ARD. Friedman talkt, es ist eine Premiere im ersten Fernsehprogramm. Eingeladen ist Angela Merkel, die sich an jeder Front verteidigen muss: Warum sie Joschka Fischer nicht in Ruhe lässt? "Er hat sich entschuldigt - reicht Ihnen das noch immer nicht?" Ob sie wirklich die liebe, nette Frau war, für die sie gehalten werden will, als sie im Dezember 1999 den bösen Brief zum Thema Kohl in der "Frankfurter Allgemeinen Zeitung" lancierte? "Wollten Sie damals Kohls Nachfolgerin werden?" Sie war verzweifelt, sagt Merkel, sie rechtfertigt sich, zwar ruhig, aber strudelnd. Ob sie glaubt - er meint eigentlich: ob sie merkt -, dass man sie nur kommissarisch an die Spitze der CDU gesetzt habe? "Nein, nein", sagt sie. Fühlt sie sich von Koch, Merz, Stoiber unterstützt? Und was beudetet die "Leitkultur" für sie?
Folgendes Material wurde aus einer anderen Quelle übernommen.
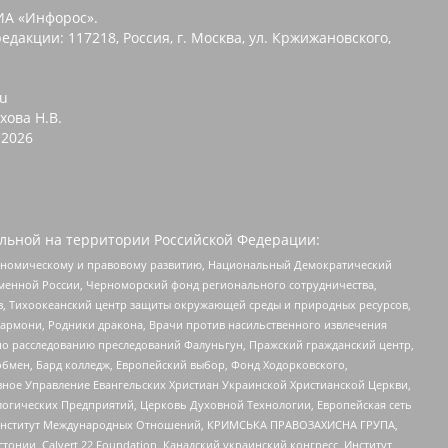
ИА «Инфорос».
едакции: 117218, Россия, г. Москва, ул. Кржижановского,
ru
хова Н.В.
2026
льной на территории Российской Федерации:
кономическому и правовому развитию, Национальный Демократический
менной России, Черноморский фонд регионального сотрудничества,
, Тихоокеанский центр защиты окружающей среды и природных ресурсов,
 Хармони, Родники дракона, Врачи против насильственного извлечения
по расследованию преследований Фалуньгун, Пражский гражданский центр,
бмен, Бард колледж, Европейский выбор, Фонд Ходорковского,
ное Управление Евангельских Христиан Украинской Христианской Церкви,
огических Предприятий, Церковь Духовной Технологии, Европейская сеть
ий Институт Международных Отношений, КРИМСЬКА ПРАВОЗАХИСНА ГРУПА,
стонии, Calvert 22 Foundation, Канадский украинский конгресс, Институт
Angela Merkel ringt, Michel Friedman talkt über sie hinweg, fällt ins Wort, lässt keine Atempause. Changierend zwischen den Rollen eines hochaufmerksamen Charmeurs und eines erbarmungslosen Verhörers macht er seine Sache so gut, dass von einem "Gesprächspartner" kaum die Rede sein kann. Eher von einem Gegner, den es aus der Reserve zu locken gilt. Angela Merkel spricht dann, wie von einer Bastion, immerzu von "meiner Partei", nur um als Zukunftsvision eine "Wir-Gesellschaft" aufscheinen zu lassen, indes sich die "multikulturelle Gesellschaft als ein Irrtum erwiesen" habe. Größtes Hindernis dieser Talkshow: Rote Riesensessel mit Riesenrückenlehnen bauen eine Burg um das Talk-Duo, und Kameraleute, die mehr als nur einen Haarschopf erwischen wollen, sind nicht zu beneiden.